> Work request:
Restate all the entries exactly as they appear, apart from the pictures.

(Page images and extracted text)
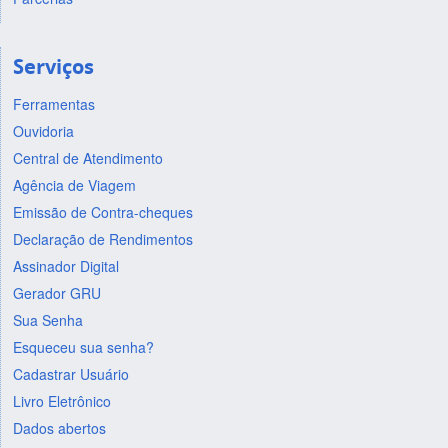
Serviços
Ferramentas
Ouvidoria
Central de Atendimento
Agência de Viagem
Emissão de Contra-cheques
Declaração de Rendimentos
Assinador Digital
Gerador GRU
Sua Senha
Esqueceu sua senha?
Cadastrar Usuário
Livro Eletrônico
Dados abertos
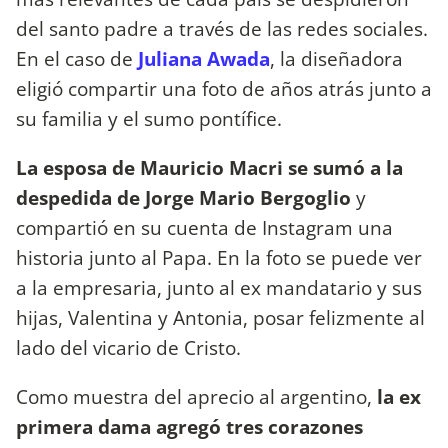
del santo padre a través de las redes sociales.
En el caso de
Juliana Awada
, la diseñadora
eligió compartir una foto de años atrás junto a
su familia y el sumo pontífice.
La esposa de Mauricio Macri se sumó a la
despedida de Jorge Mario Bergoglio
y
compartió en su cuenta de Instagram una
historia junto al Papa. En la foto se puede ver
a la empresaria, junto al ex mandatario y sus
hijas, Valentina y Antonia, posar felizmente al
lado del vicario de Cristo.
Como muestra del aprecio al argentino,
la ex
primera dama agregó tres corazones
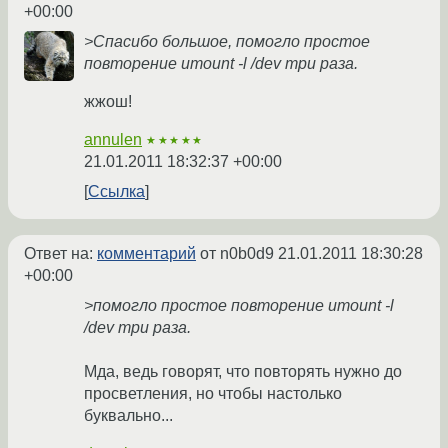
+00:00
>Спасибо большое, помогло простое
повторение umount -l /dev три раза.
жжош!
annulen
★★★★★
21.01.2011 18:32:37 +00:00
Ссылка
Ответ на:
комментарий
от n0b0d9
21.01.2011 18:30:28
+00:00
>помогло простое повторение umount -l
/dev три раза.
Мда, ведь говорят, что повторять нужно до
просветления, но чтобы настолько
буквально...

> Expected output:
Serviços
Ferramentas
Ouvidoria
Central de Atendimento
Agência de Viagem
Emissão de Contra-cheques
Declaração de Rendimentos
Assinador Digital
Gerador GRU
Sua Senha
Esqueceu sua senha?
Cadastrar Usuário
Livro Eletrônico
Dados abertos
del santo padre a través de las redes sociales.
En el caso de
Juliana Awada
, la diseñadora
eligió compartir una foto de años atrás junto a
su familia y el sumo pontífice.
La esposa de Mauricio Macri se sumó a la
despedida de Jorge Mario Bergoglio
y
compartió en su cuenta de Instagram una
historia junto al Papa. En la foto se puede ver
a la empresaria, junto al ex mandatario y sus
hijas, Valentina y Antonia, posar felizmente al
lado del vicario de Cristo.
Como muestra del aprecio al argentino,
la ex
primera dama agregó tres corazones
+00:00
>Спасибо большое, помогло простое
повторение umount -l /dev три раза.
жжош!
annulen
★★★★★
21.01.2011 18:32:37 +00:00
Ссылка
Ответ на:
комментарий
от n0b0d9
21.01.2011 18:30:28
+00:00
>помогло простое повторение umount -l
/dev три раза.
Мда, ведь говорят, что повторять нужно до
просветления, но чтобы настолько
буквально...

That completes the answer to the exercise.